For the first week, all we saw on TV were disaster images, those AC government ads and long press conferences. TEPCO were doing 2 and 3-hour-long press conferences. That’s not the way to run a press conference. There was no clear message, no sense of what they were trying to communicate. All were televised and the one thing I noticed was that they were talking to the journalists and not the viewers or general public. It was hard to see any consistent message or understand what they were trying to communicate. The first few press conferences by Prime Minister Kan and Chief Cabinet Secretary Edano were very good, I thought, but after that, more people got involved and the message got lost.
What makes a good PR person?
You have to be interested in the world around you. You have to be a person who is interested in new things, look at advertising and know what’s going on in society. You have to be a good communicator and outgoing. You need to have good writing skills because you’ll need to take something from a client and condense it down into something that is convincing, compelling and interesting, otherwise no one is going to read it.
Tell us about your team? Where do you get them from?
We have 35 staff here, including four foreigners. Everyone is totally bilingual; most have lived overseas. We have average turnover of staff for the industry. We have some who came from other PR companies, while others are from outside the industry. Some we took as new graduates. We also have an internship program and hopefully they will join us when they graduate. We have used job recruitment sites from time to time but generally we get introductions through our own website. My biggest problem now, and I’m not complaining, is that we have filled the office in the past year. My aim is to grow even further and double the size of the business in the next five years.

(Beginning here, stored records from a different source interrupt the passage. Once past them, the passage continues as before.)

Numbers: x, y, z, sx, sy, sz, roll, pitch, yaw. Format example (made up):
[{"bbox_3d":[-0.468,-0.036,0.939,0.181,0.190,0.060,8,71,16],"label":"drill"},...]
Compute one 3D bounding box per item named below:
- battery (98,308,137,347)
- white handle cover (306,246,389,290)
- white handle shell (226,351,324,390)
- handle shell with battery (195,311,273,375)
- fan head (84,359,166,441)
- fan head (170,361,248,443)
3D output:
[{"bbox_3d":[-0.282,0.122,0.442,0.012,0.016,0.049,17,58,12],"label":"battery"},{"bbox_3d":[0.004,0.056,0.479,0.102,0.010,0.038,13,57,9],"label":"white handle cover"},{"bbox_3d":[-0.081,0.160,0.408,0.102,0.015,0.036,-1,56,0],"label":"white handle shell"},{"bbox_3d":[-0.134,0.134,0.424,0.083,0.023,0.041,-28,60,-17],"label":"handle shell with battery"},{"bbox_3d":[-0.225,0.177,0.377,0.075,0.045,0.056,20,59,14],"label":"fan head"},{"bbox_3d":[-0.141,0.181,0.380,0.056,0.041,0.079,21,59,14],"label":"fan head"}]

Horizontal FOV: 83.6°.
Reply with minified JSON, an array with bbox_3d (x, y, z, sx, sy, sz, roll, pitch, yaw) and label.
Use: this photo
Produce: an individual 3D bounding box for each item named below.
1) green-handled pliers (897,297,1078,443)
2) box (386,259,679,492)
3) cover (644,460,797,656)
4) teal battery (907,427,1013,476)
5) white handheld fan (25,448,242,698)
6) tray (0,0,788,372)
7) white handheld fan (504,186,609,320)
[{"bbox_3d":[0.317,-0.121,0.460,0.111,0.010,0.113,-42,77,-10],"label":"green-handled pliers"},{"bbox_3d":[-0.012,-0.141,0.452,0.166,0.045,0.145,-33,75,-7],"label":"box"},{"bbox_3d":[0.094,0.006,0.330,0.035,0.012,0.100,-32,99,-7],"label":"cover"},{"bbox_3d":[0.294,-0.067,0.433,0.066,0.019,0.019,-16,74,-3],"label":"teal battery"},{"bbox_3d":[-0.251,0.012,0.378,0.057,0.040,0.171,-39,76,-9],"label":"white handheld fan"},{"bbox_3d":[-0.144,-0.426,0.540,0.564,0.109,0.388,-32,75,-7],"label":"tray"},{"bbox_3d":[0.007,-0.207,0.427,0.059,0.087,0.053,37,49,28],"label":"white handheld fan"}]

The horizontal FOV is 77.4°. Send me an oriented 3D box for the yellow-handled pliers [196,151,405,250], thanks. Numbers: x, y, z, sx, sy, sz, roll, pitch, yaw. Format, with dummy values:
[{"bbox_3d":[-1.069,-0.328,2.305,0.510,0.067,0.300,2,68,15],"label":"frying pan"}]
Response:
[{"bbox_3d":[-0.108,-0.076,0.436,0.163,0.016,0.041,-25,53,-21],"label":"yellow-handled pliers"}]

What is a typical day for you?
I get up about 7 and look at emails from the States. I do some interacting with the network and then check news sites. I live about 15 minutes away and get here around 9 a.m. Every day is different. Some days it may be a new business pitch, or brainstorming, internal meetings, client reviews or going to visit clients in another city.
Are you a hands-on boss?
My general approach is to delegate as much as possible. I don’t believe in micromanaging. I will normally give strategic direction and let the team fill in the gaps. Our staff are smart and can come up with great ideas. I tend to be more hands on in crises and issues management where there is a large degree of strategic consultation needed.